A failure of imagination

January 19

GUEST: Alan Robock, American climatologist and Distinguished Professor in the Department of Environmental Sciences at Rutgers University, talks about the existential dangers of nuclear weapons as well as his conversations with Fidel Castro.

Alan Robock - writings published and talks with Fidel Castro 

 
Nowhere To Hide: How a nuclear war would kill you

Alan helps us conceptualize what a nuclear war would be like. In some ways, this is like trying to think logically about our own death. It is irrefutable and inevitable, but still so far beyond our conception as to be a perpetual mystery.   

But nuclear war is closer to a suicide then a natural consequence of living. The leaders of the Democratic Party have been planning for war in Ukraine for a long time. The coup that brought down its democratically elected president in 2014 was only the tip of the iceberg of US intervention. 

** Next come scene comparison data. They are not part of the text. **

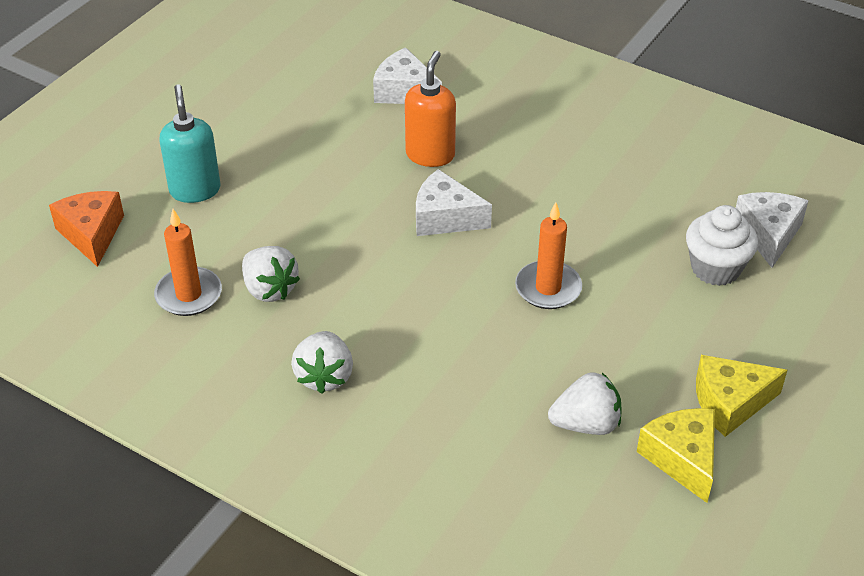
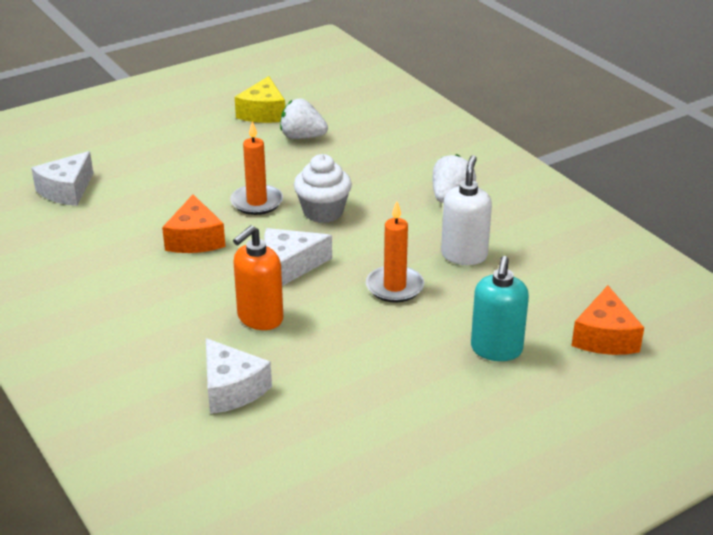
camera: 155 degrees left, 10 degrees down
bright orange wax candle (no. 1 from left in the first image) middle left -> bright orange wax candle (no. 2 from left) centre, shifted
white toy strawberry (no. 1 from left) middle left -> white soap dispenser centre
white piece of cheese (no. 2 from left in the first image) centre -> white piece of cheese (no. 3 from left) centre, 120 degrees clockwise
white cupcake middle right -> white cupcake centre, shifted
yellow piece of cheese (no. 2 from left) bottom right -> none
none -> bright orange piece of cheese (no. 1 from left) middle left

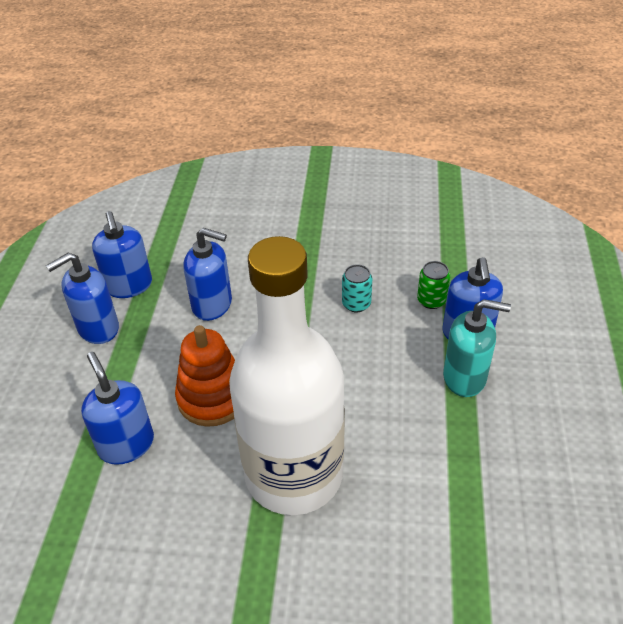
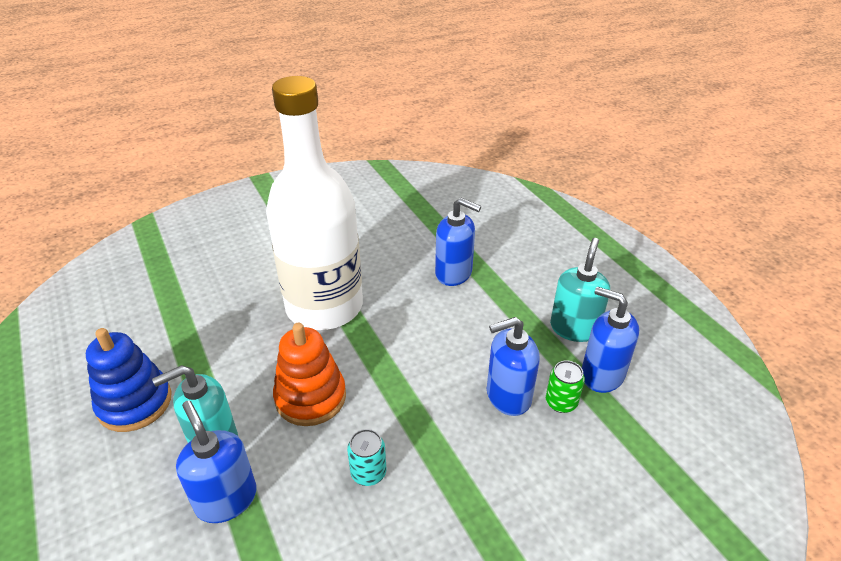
camera: 145 degrees right, 5 degrees down
royal blue soap dispenser (no. 1 from left) middle left -> aqua soap dispenser (no. 2 from left) middle right
bright orange ring stacker middle left -> bright orange ring stacker bottom centre, shifted
emerald tin middle right -> emerald tin bottom right, shifted
none -> royal blue ring stacker bottom left

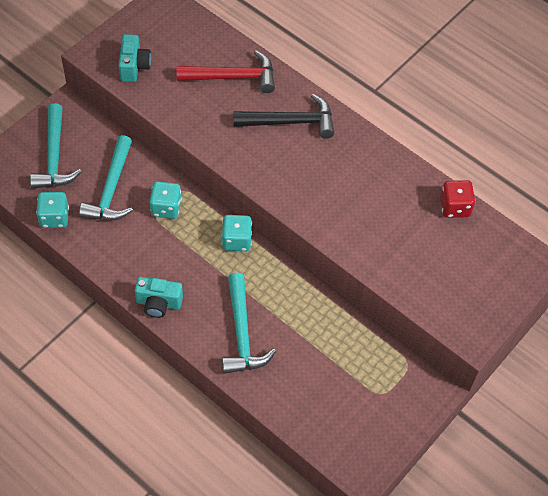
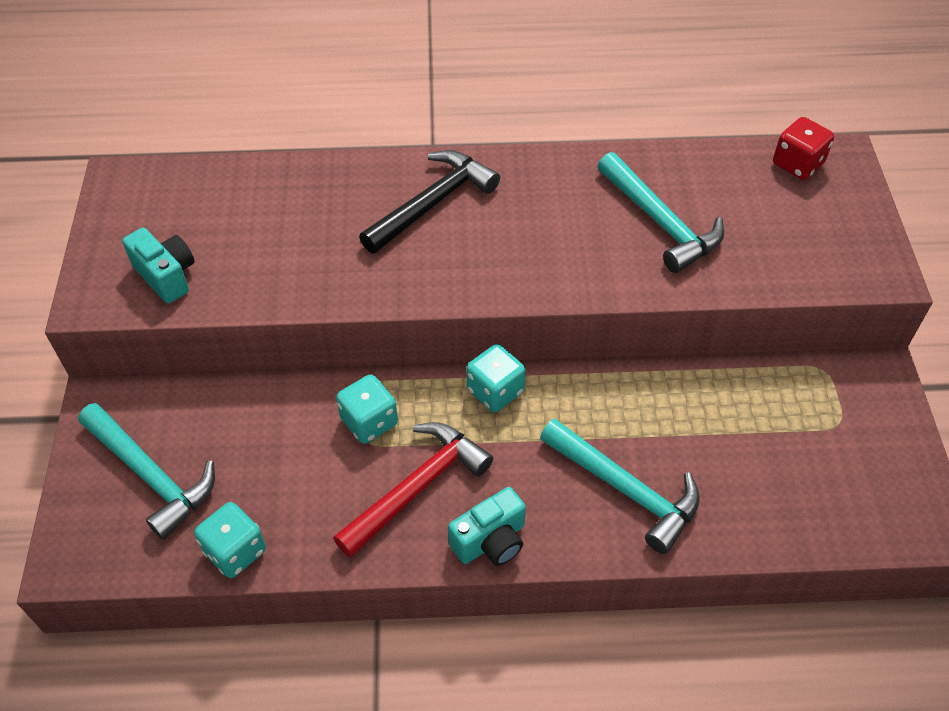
camera: 40 degrees left, 5 degrees down
aqua claw hammer (no. 2 from left in the first image) middle left -> aqua claw hammer (no. 3 from left) top right, shifted
scarlet claw hammer top centre -> scarlet claw hammer bottom centre, shifted
scarlet dice middle right -> scarlet dice top right, shifted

There was surprisingly little said about the possibility of a nuclear war when Assistant Secretary of State Victoria Nuland and the US ambassador to Ukraine Geoffrey Pyatt were picking Ukraine's next leaders. Their phone call in 2014, accessible to anyone with an internet connection, is a first hand account of how oblivious our national leaders are about taking on larger risks. They are both imperialist schemers, concentrating on how to reverse Ukraine's last election and put in a US puppet government.     

How do we get rid of this element in the Democratic Party? And are the Republicans any better? They can't imagine a nuclear winter that would bring an end to life on earth. The are focused on short term gains in influence and power, good little soldiers of the empire. Who would have thought that a failure of imagination could bring about the end of our species?